WHAT THE TASK ASKS:
Return the data exactly, but only from the line containing "vermeidbar, nicht strukturell notwendig." through its last line.

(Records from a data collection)
Content starts

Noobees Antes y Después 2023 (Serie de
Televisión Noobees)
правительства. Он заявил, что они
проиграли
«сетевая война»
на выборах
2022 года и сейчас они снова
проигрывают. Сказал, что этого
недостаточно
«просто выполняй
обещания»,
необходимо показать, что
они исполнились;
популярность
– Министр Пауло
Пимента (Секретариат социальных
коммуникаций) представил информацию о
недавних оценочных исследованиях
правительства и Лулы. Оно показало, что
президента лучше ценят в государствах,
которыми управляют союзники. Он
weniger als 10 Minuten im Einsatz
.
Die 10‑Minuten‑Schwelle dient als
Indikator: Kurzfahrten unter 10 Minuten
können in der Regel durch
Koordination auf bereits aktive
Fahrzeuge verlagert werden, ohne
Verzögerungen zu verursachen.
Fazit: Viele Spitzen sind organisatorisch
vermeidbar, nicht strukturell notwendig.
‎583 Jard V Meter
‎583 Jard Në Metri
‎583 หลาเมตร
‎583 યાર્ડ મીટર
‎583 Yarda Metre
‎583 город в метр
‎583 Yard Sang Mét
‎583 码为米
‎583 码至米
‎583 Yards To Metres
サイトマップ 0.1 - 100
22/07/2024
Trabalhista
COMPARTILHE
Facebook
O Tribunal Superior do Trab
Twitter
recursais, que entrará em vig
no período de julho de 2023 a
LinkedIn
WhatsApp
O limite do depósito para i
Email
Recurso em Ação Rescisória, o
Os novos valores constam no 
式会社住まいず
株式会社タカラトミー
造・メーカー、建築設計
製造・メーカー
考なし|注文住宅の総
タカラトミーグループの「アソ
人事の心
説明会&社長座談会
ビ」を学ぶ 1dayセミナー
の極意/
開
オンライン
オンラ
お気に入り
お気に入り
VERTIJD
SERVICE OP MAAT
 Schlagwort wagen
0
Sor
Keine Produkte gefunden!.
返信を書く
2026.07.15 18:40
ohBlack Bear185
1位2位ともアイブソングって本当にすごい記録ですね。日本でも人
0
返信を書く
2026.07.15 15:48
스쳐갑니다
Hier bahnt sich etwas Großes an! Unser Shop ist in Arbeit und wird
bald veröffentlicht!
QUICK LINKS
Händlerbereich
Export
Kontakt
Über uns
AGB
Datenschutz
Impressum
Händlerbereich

Content ends

OUTPUT BELOW:
vermeidbar, nicht strukturell notwendig.
‎583 Jard V Meter
‎583 Jard Në Metri
‎583 หลาเมตร
‎583 યાર્ડ મીટર
‎583 Yarda Metre
‎583 город в метр
‎583 Yard Sang Mét
‎583 码为米
‎583 码至米
‎583 Yards To Metres
サイトマップ 0.1 - 100
22/07/2024
Trabalhista
COMPARTILHE
Facebook
O Tribunal Superior do Trab
Twitter
recursais, que entrará em vig
no período de julho de 2023 a
LinkedIn
WhatsApp
O limite do depósito para i
Email
Recurso em Ação Rescisória, o
Os novos valores constam no 
式会社住まいず
株式会社タカラトミー
造・メーカー、建築設計
製造・メーカー
考なし|注文住宅の総
タカラトミーグループの「アソ
人事の心
説明会&社長座談会
ビ」を学ぶ 1dayセミナー
の極意/
開
オンライン
オンラ
お気に入り
お気に入り
VERTIJD
SERVICE OP MAAT
 Schlagwort wagen
0
Sor
Keine Produkte gefunden!.
返信を書く
2026.07.15 18:40
ohBlack Bear185
1位2位ともアイブソングって本当にすごい記録ですね。日本でも人
0
返信を書く
2026.07.15 15:48
스쳐갑니다
Hier bahnt sich etwas Großes an! Unser Shop ist in Arbeit und wird
bald veröffentlicht!
QUICK LINKS
Händlerbereich
Export
Kontakt
Über uns
AGB
Datenschutz
Impressum
Händlerbereich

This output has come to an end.